母国ブラジルの現実
私が生まれたブラジルのサルバドール市は植民地時代にはブラジルの首都として栄えた港町で、比較的豊かな地方でした。そんな平穏な町で育った私の心の奥底に“悲しみの現実”として影を落とし続けたのは、国民の4分の1に達する貧困者の事でした。事実私の祖父母は貧困の中に育ち、両親も必死に働きながら私達を育ててくれました。“カーニバルやサッカー”など明るいイメージの多いブラジルは、実をいうと世界最大規模の貧富格差が存在する国なのです。サッカーでセレソンを夢見る貧困層の子どもたちの多くはまともに食事も出来ず、教育の機会を奪われ、犯罪に巻き込まれているです。
日本のすばらしさ、そして・・・
世界最大の貧富格差大国ブラジルを再認識させられたのは、第二の故郷とも言える日本に来てからでした。海や山の美しさや豊かさはブラジルと同じようにすばらしいのですが、私が見てきたような極度の貧困者がどこにもいないどころか、ファーベラ(※1)のようなスラム街も見当たらないのです。日本のすばらしさを実感する事により、母国ブラジルの貧困問題が本当に悲しい状態であると再認識させられたのです。 日本の生活にも慣れ、温かい大分の人々に触れるにつれ、私の中に「行動をしなければ」という気持ちが強くなったのは偶然ではなく、必然だったのです。私は皆様の支えにより、限られた人しか経験出来ないような人生を送らせて頂いております。そして私が多くのサポーターに支えられてきたように、私もサッカーの発展の為、未来を担う子どもたちの為に“社会貢献プロジェクト”を立ち上げ、まずはブラジルで極度の貧困に悩む人々を少しでも手助けをしようと考えました。
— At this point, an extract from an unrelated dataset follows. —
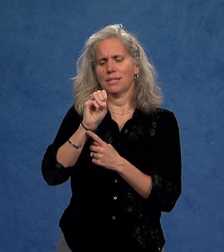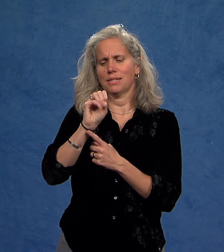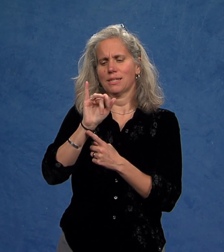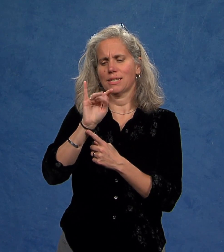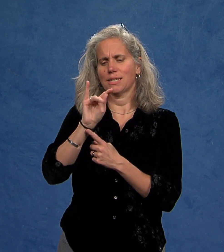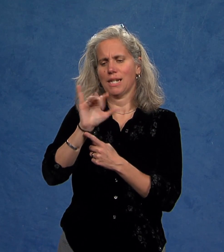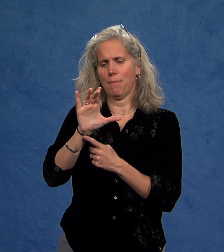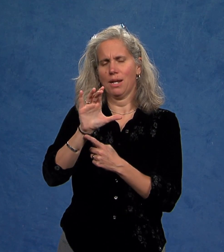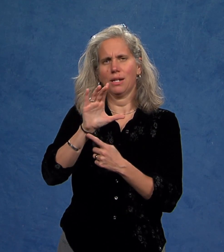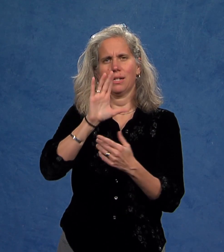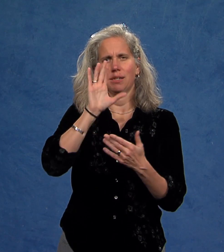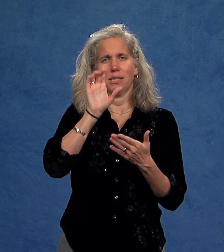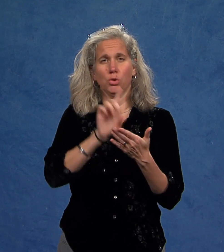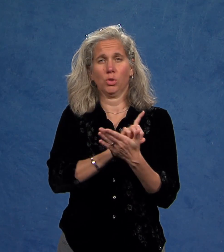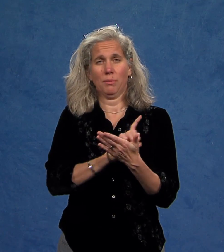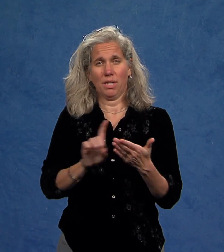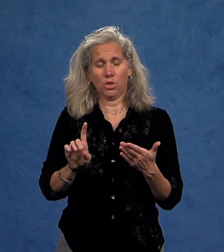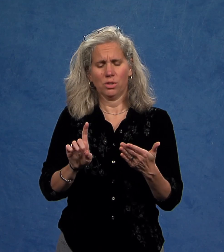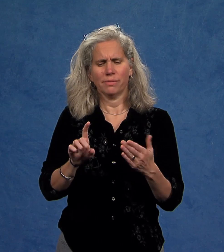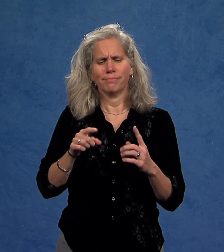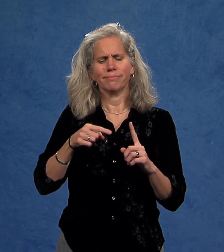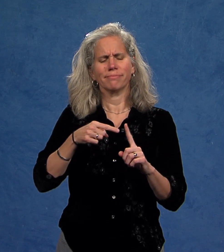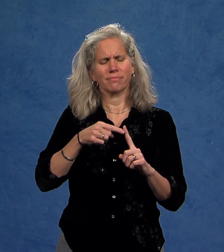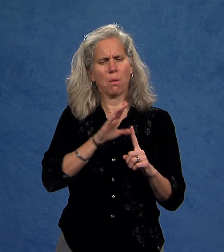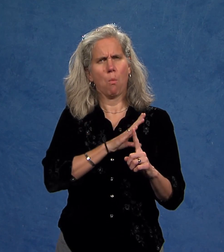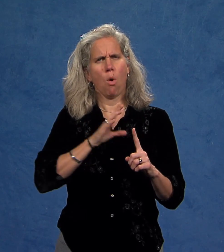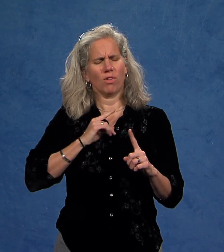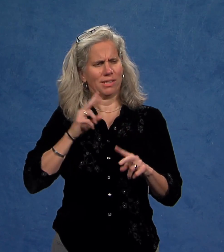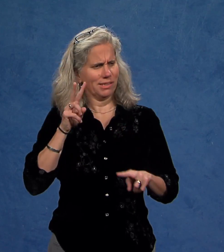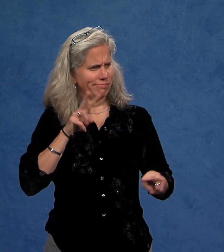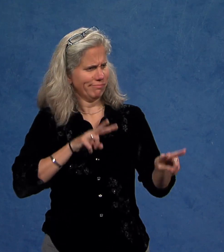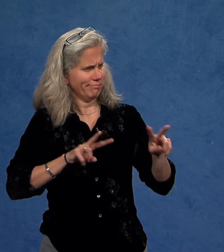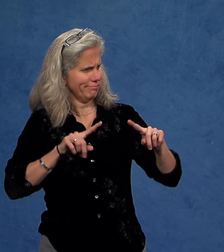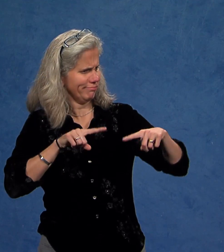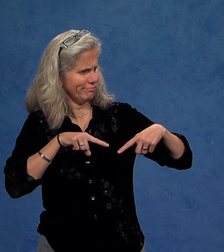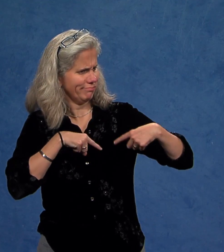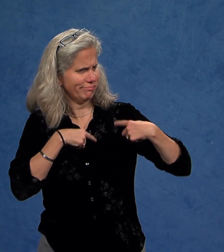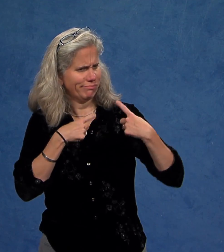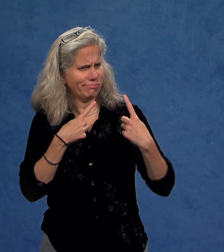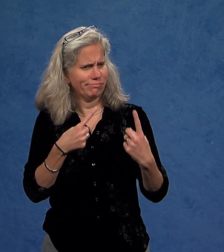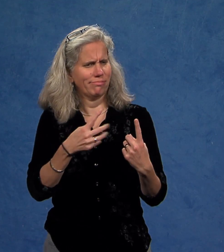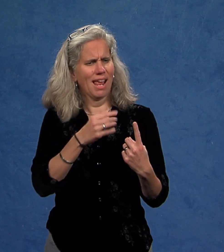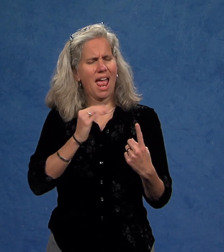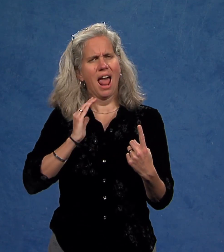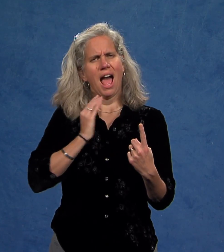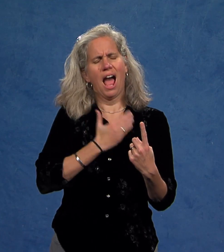and systemic discrimination. The Board of Trustees has noted these efforts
※1 インフラが全く無く、誰も住めないような断崖絶壁や水はけの悪い土地で形成されているスラム街がファーベラです。ブラジル国内におよそ3,500ヶ所ほどあると推定されています。
社会貢献プロジェクトの最終的な到達点は財団をつくる事です。そしてその財団を通じて柱となる事業を継続的に実施していく事が私の目標です。その柱とは・・・
- ・ブラジル国内の貧困で悩む子どもたちにスポーツをする時間や場所の提供をする。その為に必要な、例えばサッカーボールの提供や、もし食事をするのが困難な状況にある場合、練習に来た子どもたちに食事を与えるなどの活動まで広げていく。
- ・日本の子どもたちにもスポーツを通じて一生懸命に頑張る事のすばらしさを実感して頂けるような活動をする。
- ・出来る限り多くの方々とお会いし、スポーツのすばらしさをお伝えする。
- ・日本とブラジルの架け橋となるべく活動をする。